Aim of the task – Within the entries below, please return exactly the lines from the one with "right wrist: (243, 443)" through the one with "right shoulder: (81, 189)", leaving out any pictures.
*** Opening Data provided ***
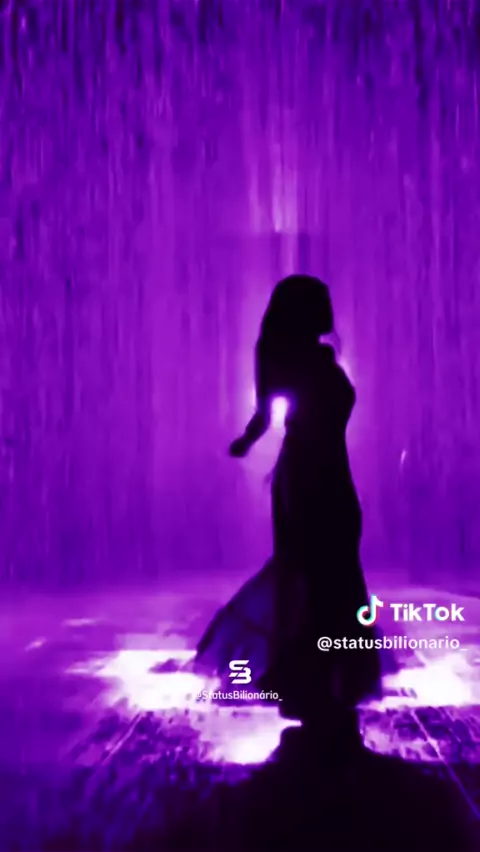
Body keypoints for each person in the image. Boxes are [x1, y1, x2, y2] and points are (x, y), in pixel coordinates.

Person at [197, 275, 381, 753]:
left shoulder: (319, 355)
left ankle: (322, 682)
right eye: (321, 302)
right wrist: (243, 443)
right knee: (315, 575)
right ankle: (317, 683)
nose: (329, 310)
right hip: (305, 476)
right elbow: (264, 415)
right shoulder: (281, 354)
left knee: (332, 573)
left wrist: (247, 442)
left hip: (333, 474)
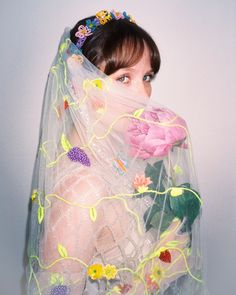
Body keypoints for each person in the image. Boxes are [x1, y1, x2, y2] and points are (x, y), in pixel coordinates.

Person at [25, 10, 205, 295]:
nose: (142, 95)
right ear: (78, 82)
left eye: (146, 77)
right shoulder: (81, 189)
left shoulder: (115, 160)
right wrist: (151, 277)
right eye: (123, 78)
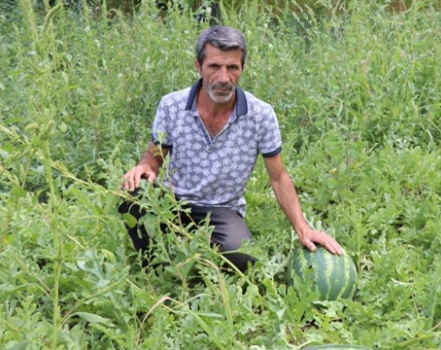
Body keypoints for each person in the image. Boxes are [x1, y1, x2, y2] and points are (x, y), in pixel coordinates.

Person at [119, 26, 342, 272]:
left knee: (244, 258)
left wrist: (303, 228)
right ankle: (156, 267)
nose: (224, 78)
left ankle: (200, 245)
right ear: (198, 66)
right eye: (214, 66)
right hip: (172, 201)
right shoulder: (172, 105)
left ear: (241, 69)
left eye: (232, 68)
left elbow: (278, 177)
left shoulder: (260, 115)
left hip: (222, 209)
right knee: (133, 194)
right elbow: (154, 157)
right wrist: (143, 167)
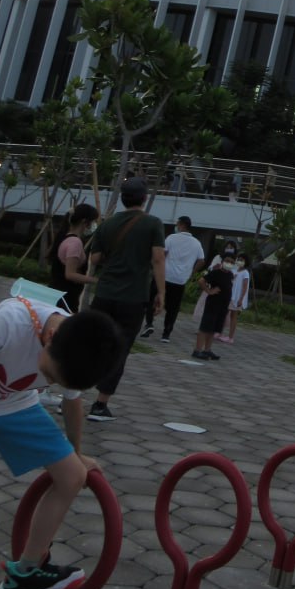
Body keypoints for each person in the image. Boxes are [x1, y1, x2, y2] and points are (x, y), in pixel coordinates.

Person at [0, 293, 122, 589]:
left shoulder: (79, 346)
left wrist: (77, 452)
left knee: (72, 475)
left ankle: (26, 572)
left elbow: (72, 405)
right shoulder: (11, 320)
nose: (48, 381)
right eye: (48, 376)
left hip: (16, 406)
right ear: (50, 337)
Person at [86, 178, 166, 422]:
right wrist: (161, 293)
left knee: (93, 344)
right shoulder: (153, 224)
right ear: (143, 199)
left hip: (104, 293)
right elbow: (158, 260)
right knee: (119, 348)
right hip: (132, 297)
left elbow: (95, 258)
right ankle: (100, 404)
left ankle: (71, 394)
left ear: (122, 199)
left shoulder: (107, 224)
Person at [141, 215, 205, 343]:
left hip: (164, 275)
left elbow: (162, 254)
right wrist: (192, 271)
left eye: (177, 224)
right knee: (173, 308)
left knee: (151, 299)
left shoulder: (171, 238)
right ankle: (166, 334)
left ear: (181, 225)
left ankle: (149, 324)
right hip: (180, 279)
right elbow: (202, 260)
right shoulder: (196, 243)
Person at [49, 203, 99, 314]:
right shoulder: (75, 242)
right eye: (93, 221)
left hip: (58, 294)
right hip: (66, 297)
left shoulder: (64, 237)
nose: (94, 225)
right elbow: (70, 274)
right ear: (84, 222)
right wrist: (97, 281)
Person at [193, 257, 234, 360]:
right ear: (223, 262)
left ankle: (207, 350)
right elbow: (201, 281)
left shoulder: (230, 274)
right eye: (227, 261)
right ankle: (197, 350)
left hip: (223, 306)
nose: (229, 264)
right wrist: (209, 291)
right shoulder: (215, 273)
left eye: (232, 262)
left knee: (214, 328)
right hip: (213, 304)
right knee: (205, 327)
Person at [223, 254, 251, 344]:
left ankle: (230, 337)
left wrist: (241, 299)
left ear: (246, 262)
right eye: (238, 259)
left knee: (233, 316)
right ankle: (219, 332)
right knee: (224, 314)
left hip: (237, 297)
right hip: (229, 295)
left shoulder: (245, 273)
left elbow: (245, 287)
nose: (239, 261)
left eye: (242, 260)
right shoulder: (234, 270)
*** Closing Data provided ***
Output for this task –
right wrist: (243, 443)
right knee: (315, 575)
right ankle: (317, 683)
nose: (329, 310)
right hip: (305, 476)
right elbow: (264, 415)
right shoulder: (281, 354)
left knee: (332, 573)
left wrist: (247, 442)
left hip: (333, 474)
Body keypoints for each person in the image. Boxes are [x1, y1, x2, y2] and points are (x, y), in pixel coordinates.

Person at [25, 10, 205, 295]:
nose: (142, 95)
right ear: (78, 82)
left eye: (146, 77)
right shoulder: (81, 189)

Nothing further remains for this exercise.